=== SELECTION ===

You can treat values of type result as data of that data-type. In this case, you construct and match the values, you pass them around, etc.

Note however that, in Mavkit, we also use the result type as a control-flow mechanism. Specifically, in conjunction with the let* binding operator, the result type has a continue/abort meaning.

Within your code, you can go from one use to the other. E.g.,

let xs =
  List.rev_map
    (fun x ->
      (* [result] as control-flow *)
      let open Result_syntax in
      let* .. = .. in
      let* .. = .. in
      return ..)
    ys
in
let successes xs =
  (* [result] as data *)
  List.length (List.rev_filter_ok xs)
in
..

Using result as sometimes data and sometimes control-flow is the main reason to bend the guidelines about which syntax module to open. E.g., if your function returns (_, _) result Lwt.t but the result is data returned by the function rather than control-flow used within the function, then you should open Lwt_syntax (rather then Lwt_result_syntax).

=== SOURCE EXCERPT ===

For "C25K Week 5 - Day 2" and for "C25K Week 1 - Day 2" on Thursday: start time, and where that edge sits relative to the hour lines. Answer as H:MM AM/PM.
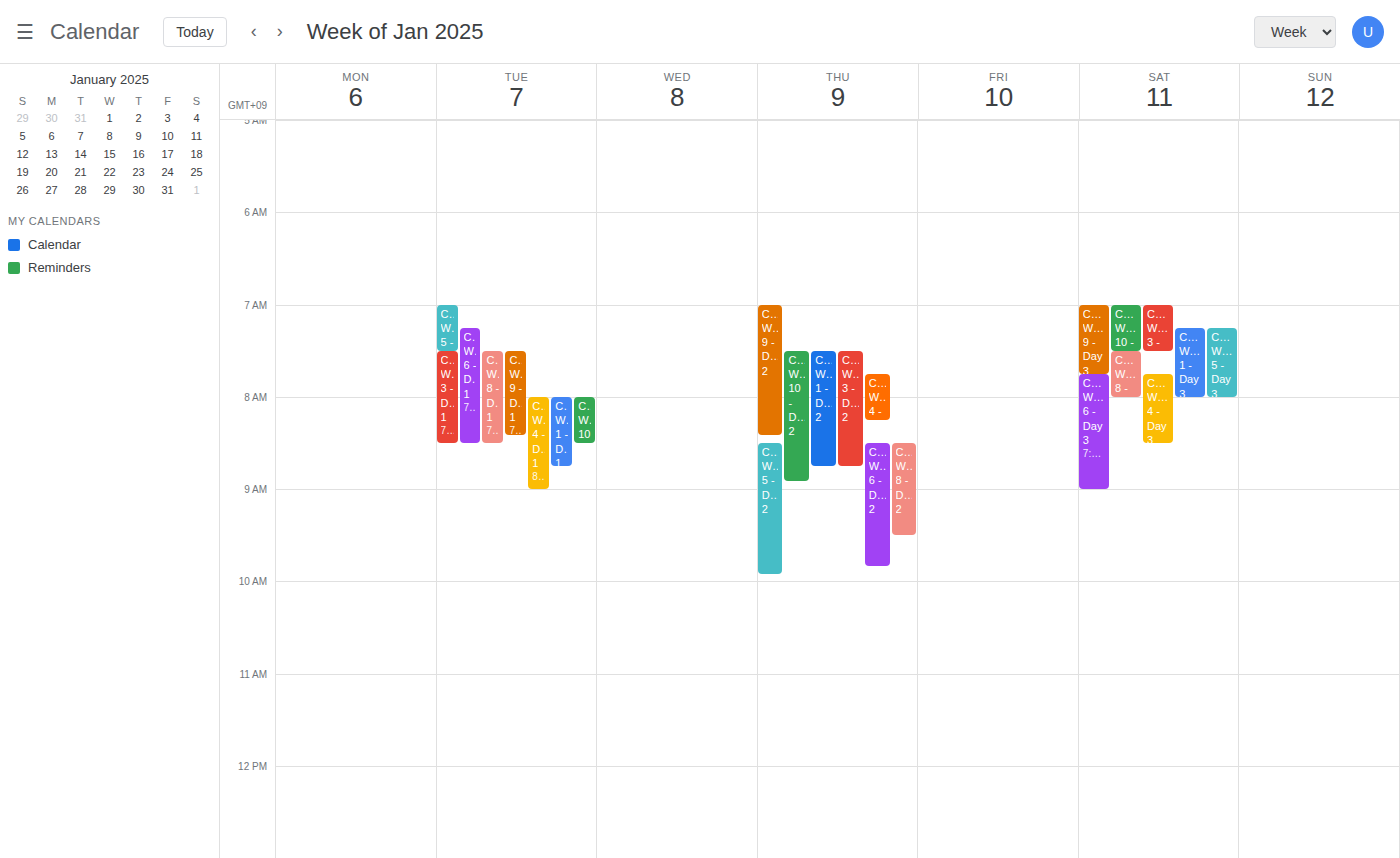
"C25K Week 5 - Day 2": 8:30 AM, halfway between the 8 AM and 9 AM lines. "C25K Week 1 - Day 2": 7:30 AM, halfway between the 7 AM and 8 AM lines.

===

— REQUIRED TASKS —
**1)** Print the passage on the result type starting with "You can treat" and going on through "as control-flow *)".
**2)** Answer these questions about the passage on the result type:
(a) Used together with which binding operator does the result type have a continue/abort meaning in Mavkit?
(b) In the code, which function does successes apply to xs before taking the length?
(c) Which syntax module should you open if a function returns (_, _) result Lwt.t but the result is data returned by the function?
**3)** Pick up the passage on the result type from where it stops.
The listing isn't needed for anything here.

— REPLIES —
**1)**
You can treat values of type result as data of that data-type. In this case, you construct and match the values, you pass them around, etc.

Note however that, in Mavkit, we also use the result type as a control-flow mechanism. Specifically, in conjunction with the let* binding operator, the result type has a continue/abort meaning.

Within your code, you can go from one use to the other. E.g.,

let xs =
  List.rev_map
    (fun x ->
      (* [result] as control-flow *)

**2)**
(a) The let* binding operator.
(b) List.rev_filter_ok.
(c) Lwt_syntax.

**3)**
As a significant aside, note that in OCaml you can also use exceptions for control-flow (with raise and try-with and match-with-exception) and as data (the type exn is an extensible variant data-type).

(** [iter_no_raise f xs] applies [f] to all the elements of [xs]. If [f] raises
    an exception, the iteration continues and [f] is still applies to other
    elements. The function returns pairs of the exceptions raised by [f] along
    the elements of [xs] that triggered these exceptions. *)
let iter_no_raise f xs =
  List.fold_left
    (fun excs x ->
      match f x with
      | exception exc -> exc :: excs
      | () -> excs)
    []
    xs

You can find uses of exception as data within the error monad itself. First, the generic failure functions (error_with, error_with_exn, failwith, and fail_with_exn) are just wrapper around an error which carries an exception (as data).

Second, Lwtreslib provides helpers to catch exceptions. E.g., Result.catch : (unit -> 'a) -> ('a, exn) result calls a function and wraps any raised exception inside an Error constructor.

In depth discussion: pros and cons of result compared to other error management techniques

In Mavkit, we use result and the specialised tzresult. For this reason, this tutorial is focused on result/tzresult. However, there are other techniques for handling errors. This section compares them briefly.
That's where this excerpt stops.